The future is bright for the intelligent robotics industry and NTU’s International Center of Excellence in Intelligent Robotics and Automation Research (NTU-iCeiRA) stands at the forefront of all Taiwanese universities in both the scale of its robotics research as well as its success in using technology transfers to produce practical applications.

While most of the center’s research is focused on industrial, medical, and service robots, one student working under the guidance of iCeiRA Director Ren C. Luo has used visual feedback and artificial intelligence to adapt and program a robot that can step into the realm of artistic creation. Moreover, Ming-Jyun Hong’s robot artist not only wields a brush to reproduce images like a human painter, it does a pretty good job, as it recently won Grand Prize in the First International Robot Art Contest.

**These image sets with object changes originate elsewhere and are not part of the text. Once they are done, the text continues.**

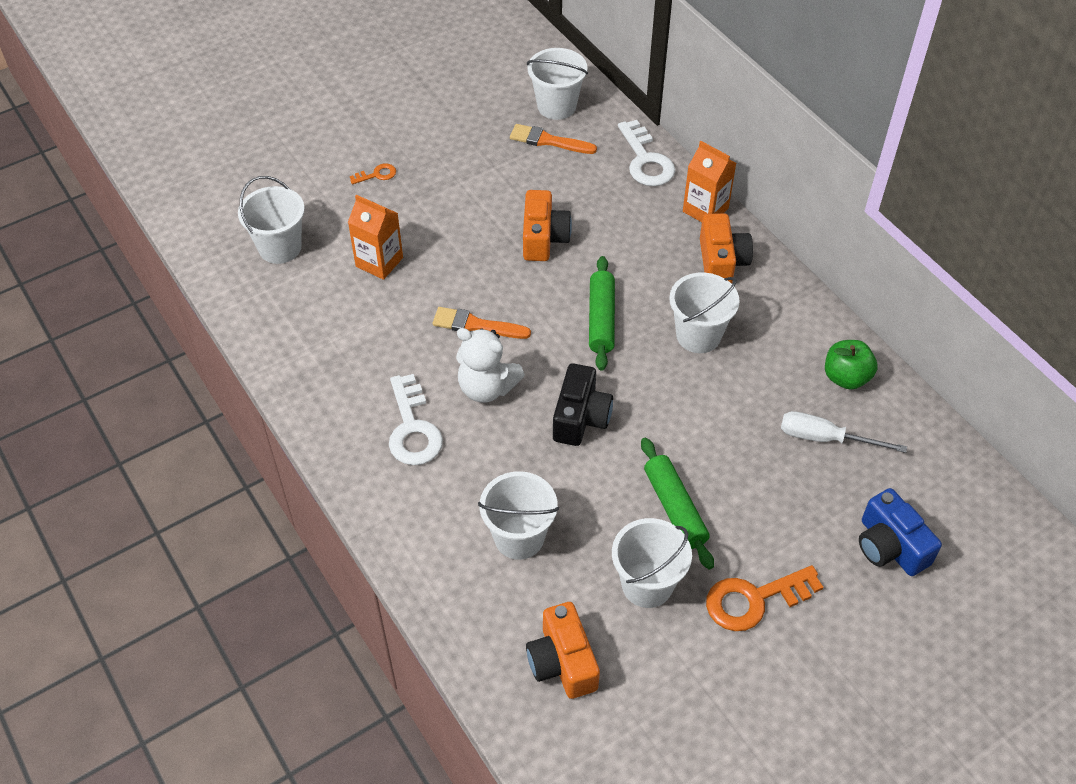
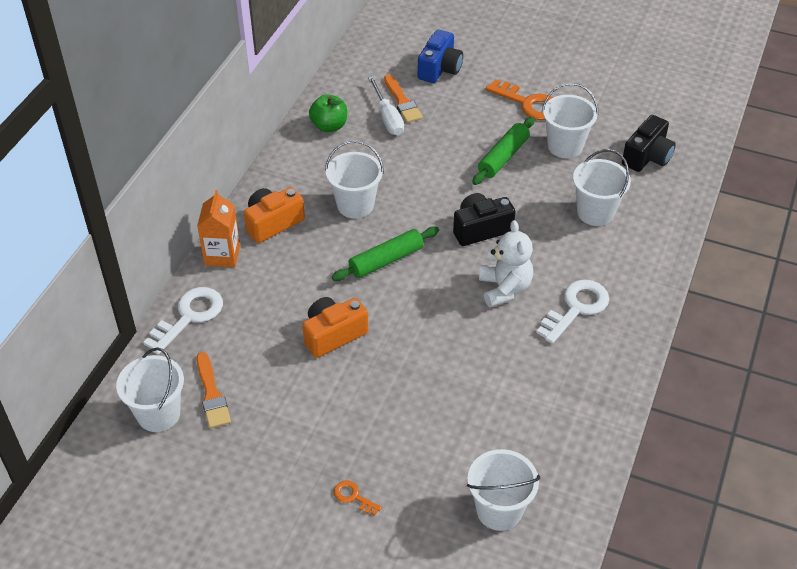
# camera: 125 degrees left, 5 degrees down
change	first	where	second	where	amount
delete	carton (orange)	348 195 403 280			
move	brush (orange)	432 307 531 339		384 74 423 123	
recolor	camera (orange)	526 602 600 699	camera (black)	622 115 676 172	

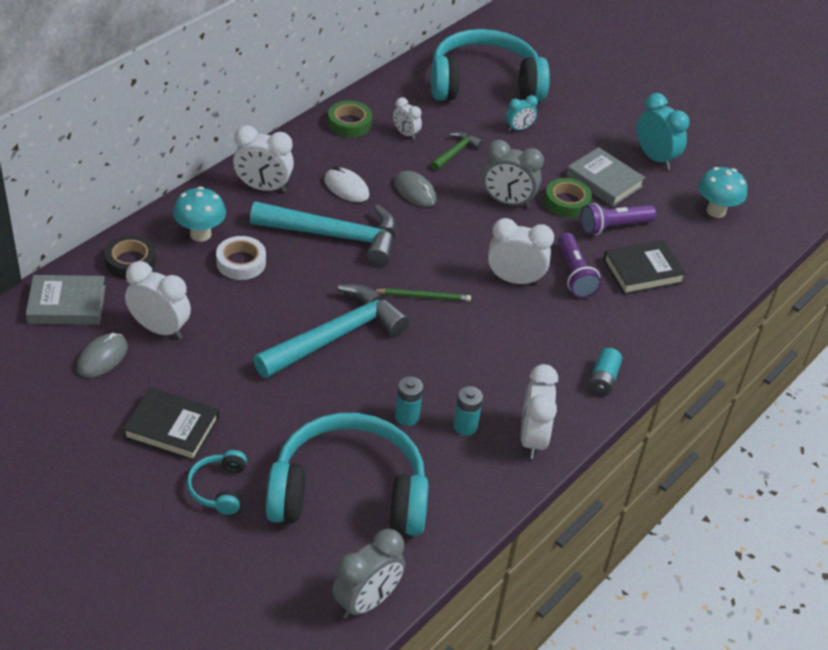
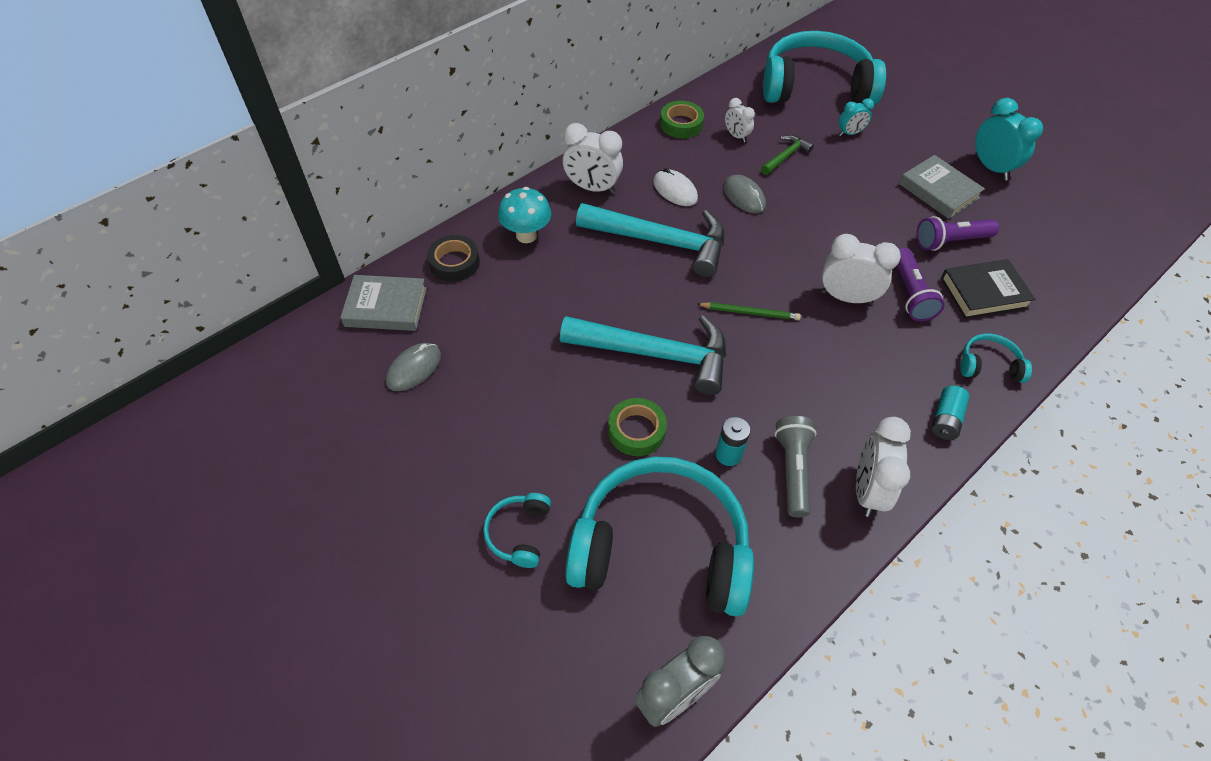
# camera: 10 degrees right, 10 degrees up
change	first	where	second	where	amount
delete	book (black)	123 387 219 461			
delete	clock (white)	125 261 191 339			
delete	tape (white)	216 236 266 280			
delete	clock (grey)	482 140 544 208			
delete	mushroom (turquoise)	698 167 747 218			
insert			headphones (turquoise)	961 334 1032 383	
move	tape (green)	544 178 592 218		608 398 667 456	
replace	battery (turquoise)	453 386 483 436	flashlight (grey)	774 416 817 518	
rotate	hammer (turquoise)	253 284 409 378		560 315 726 395	45 degrees clockwise

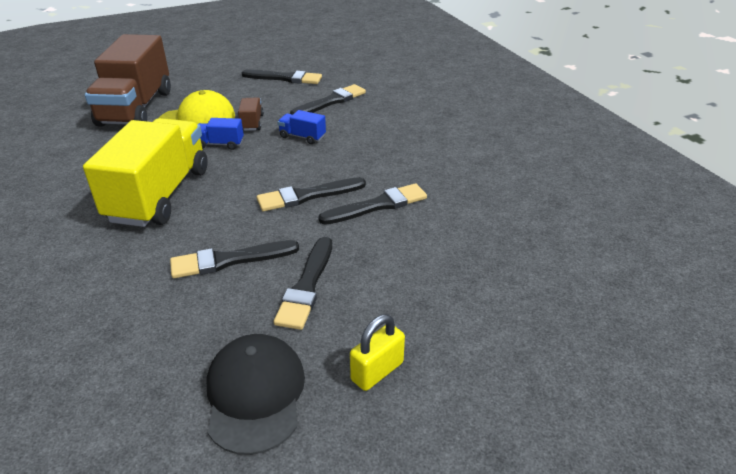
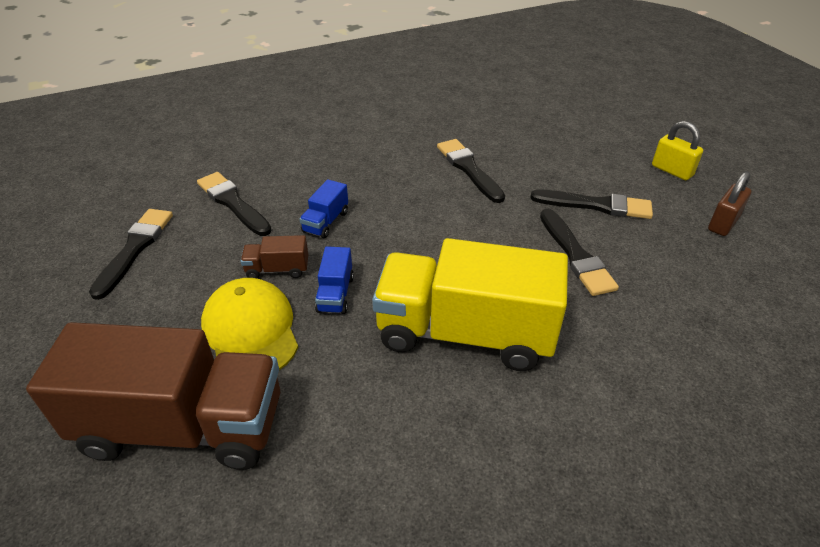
# camera: 90 degrees left, 5 degrees up
change	first	where	second	where	amount
delete	brush (black)	257 177 366 211			
replace	cap (black)	206 334 305 455	padlock (brown)	708 171 751 236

After scanning an image, the robot automatically calculates the colors it will need and mixes the colors from the basic colors of cyan, magenta, yellow, white, and black. Then, it uses the painting technique of underpainting to lay down a layer of paint that serves as the background color for the image.

As the robot paints, a camera on its wrist monitors the artwork and continuously compares it with the original in order to make corrections and minimize discrepancies. Among the reasons cited for awarding Hong’s robot artist the Grand Prize were its automatic color-mixing stage and its ability to paint in the manner of a human artist.

Hong gained his inspiration to combine his own talent for painting with his robotics research during a conversation with friends and spent nearly a year sharpening his algorithms in order to adapt and program the robot for the competition.

Bearing such titles as "The Beauty of Taiwan," "King of Beasts," "Albert Einstein," and "Still Life," the robot’s paintings might not be completely accurate reproductions, but they are thought-provoking and do expand the boundaries of the imagination.

Hong says he has no plans to create a commercial application based on the robot artist due to the lack of research on the required technology as well as the limited attention it would draw as an entertainment product. Still, he concedes that there is commercial potential for the robot because its integration of technology and art provides it with a draw as an object of curiosity. Hong adds that real success for the robot artist would come if it could achieve a higher level of artistry and greater adaptability and create paintings that were indistinguishable from human paintings.